Denmark's environment minister, Svend Auken, said that his country, the EU's biggest industrial fisher, would respect such bans. Roughly half the tonnage of fish caught in the North Sea consists of these small fish near the base of food chains, used to make oil and livestock feed. These catches are not controlled by quota but the North Sea states said they should be.

Fisheries and environment ministers countries also agreed on an urgent search for ways of minimising discards - the throwing back of netted but unwanted fish - "including the possibility of a ban".

Each year, hundreds of thousands of tonnes of fish are dumped overboard from trawlers, a wasteful side-effect of the EU's fish quotas. Germany said that for each kilogram of plaice brought to shore, 15kg of other fish and marine species were thrown back dead.

John Gummer, Secretary of State for the Environment, who has worked closely with environmental organisations, said that the declaration ministers had signed meant big changes in fishing.

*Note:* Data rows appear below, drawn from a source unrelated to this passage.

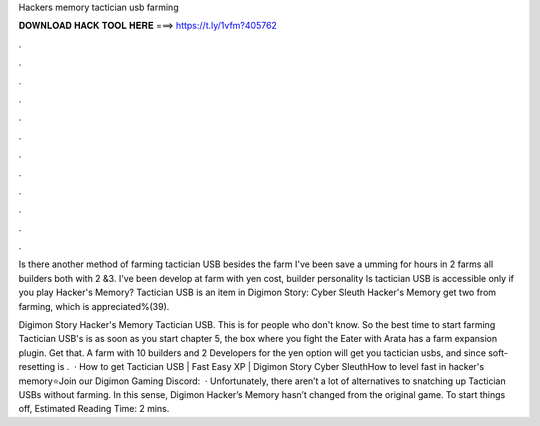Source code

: Hackers memory tactician usb farming



𝐃𝐎𝐖𝐍𝐋𝐎𝐀𝐃 𝐇𝐀𝐂𝐊 𝐓𝐎𝐎𝐋 𝐇𝐄𝐑𝐄 ===> https://t.ly/1vfm?405762



.



.



.



.



.



.



.



.



.



.



.



.

Is there another method of farming tactician USB besides the farm I've been save a umming for hours in 2 farms all builders both with 2 &3. I've been develop at farm with yen cost, builder personality Is tactician USB is accessible only if you play Hacker's Memory? Tactician USB is an item in Digimon Story: Cyber Sleuth Hacker's Memory get two  from farming, which is appreciated%(39).

Digimon Story Hacker's Memory Tactician USB. This is for people who don't know. So the best time to start farming Tactician USB's is as soon as you start chapter 5, the box where you fight the Eater with Arata has a farm expansion plugin. Get that. A farm with 10 builders and 2 Developers for the yen option will get you tactician usbs, and since soft-resetting is .  · How to get Tactician USB | Fast Easy XP | Digimon Story Cyber SleuthHow to level fast in hacker's memory⭐Join our Digimon Gaming Discord:   · Unfortunately, there aren’t a lot of alternatives to snatching up Tactician USBs without farming. In this sense, Digimon Hacker’s Memory hasn’t changed from the original game. To start things off, Estimated Reading Time: 2 mins.
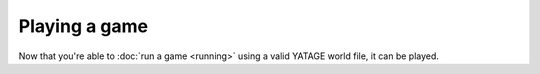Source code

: Playing a game
==============

Now that you're able to :doc:`run a game <running>` using a valid YATAGE world file, it can be played.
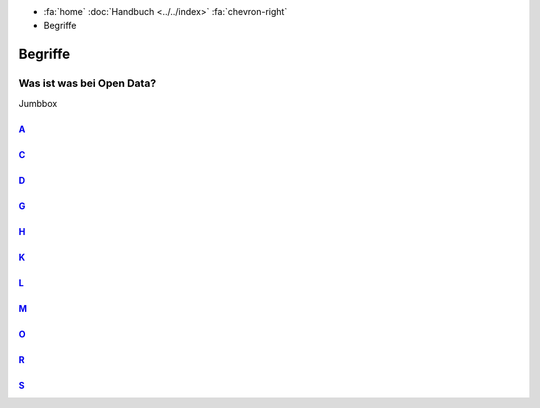 .. container:: custom-breadcrumbs

   - :fa:`home` :doc:`Handbuch <../../index>` :fa:`chevron-right`
   - Begriffe

********
Begriffe
********

Was ist was bei Open Data?
==========================

.. container:: ogdch-jumpbox

   Jumbbox

`A`_
-----

.. glossary::

  Abnahme-Umgebung
    Die Probeinstanz von opendata.swiss

`C`_
-----

.. glossary::

  CKAN
    Open Source Software für Datenportale. Mit dieser Software ist auch opendata.swiss gebaut.

`D`_
-----

.. glossary::

  Datensatz
    lore ipsum

  Daten
    lore ipsum

  Datenpublizierende
    Personen oder Organisationen, die Open Government Data (OGD) publizieren.

  Datennutzende
    Personen oder Organisationen, die Open Government Data (OGD) nutzen.

  Datenbesitzer
    Spezielle Rolle im Backend von opendata.swiss.
    Diese Personen sind verantwortlich für die Daten Ihrer Organisation.

  DCAT
    lore ipsum

  DCAT Catalog
    Ein Katalog, der dem DCAT Application Profile for Swiss data portals
    entspricht, ist eine kuratierte Sammlung von Metadaten-Records über
    offene Daten.

  DCAT Dataset
    Ein Metadaten-Eintrag der Klasse dcat:Dataset (Dataset-Metadaten-Record)
    beschreibt eine einzelne, thematisch geschlossene Datensammlung.

  DCAT Distribution
    Ein Metadaten-Record der Klasse dcat:Distribution
    (Distribution-Metadaten-Record) beschreibt eine Publikationsform des
    betreffenden Datensatzes.


`G`_
-----

.. glossary::

  Geocat
    lore ipsum

`H`_
-----

.. glossary::

  Harvester / Harvesting
    Lore ipsum

`K`_
-----

.. glossary::

  Katalog Endpunkt (Catalogue endpoint)
    Open Source Software für Datenportale. Mit dieser Software ist auch opendata.swiss geba

`L`_
-----

.. glossary::

  Linked Open Data
    lore ipsum


`M`_
-----

.. glossary::

  Maschinenlesbarkeit
    lore ipsum

  Manuelle Datenerfassung
    lore ipsum

`O`_
-----

.. glossary::

  Offene Formate
    lore ipsum

  Open Government Data
    Maschinenlesbare, offene und wiederverwendbare
    Verwaltungsdaten.
    `Mehr Informationen <https://www.admin.ch/opc/de/federal-gazette/2019/879.pdf>`__

  Open By Default
    Neue Initiative des Bundes: ab 2020 sollen Behördendaten by default offen sein

`R`_
-----

.. glossary::

  Resource
    lore ipsum

`S`_
-----

.. glossary::

  Slug
    lore ipsum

He said: "I want my children to be able to eat North Sea cod and I want there to be enough kept in he sea for fishermen's children to be able to make a living from fishing too." "The ecological health of our seas is now the fundamental driver."

But Greenpeace, the World Wide Fund for Nature and the Royal Society for the Protection of Birds said: "The overfishing continues and the ministerial declaration remains fundamentally flawed." Germany also said too little had been agreed.

Robert Allan, chief executive of the Scottish Fisherman's Federation, said the final declaration was a sensible, pragmatic solution. He was satisfied that it was a much weaker document than the first draft which opened the Bergen negotiations over a year ago.

But the EU's fisheries commissioner, Emma Bonino, warned: "There will be tough measures for the fishing communities and it will not be easy for their lives." The declaration said cuts in fishing fleets or other restraints on fishing beyond those agreed were necessary.

Implementing the ministerial declaration now depends entirely on the decisions of Norway and all 15 European Union member states which together rule North Sea fishing. There was much argument during the talks about how far the seven North Sea states could go in committing all 15 to action.

Mr Gummer promised that when Britain was president of the European Union in 1998 it would review how fast the Bergen declaration was being implemented. And Germany said it would do the same when it held the presidency the year after.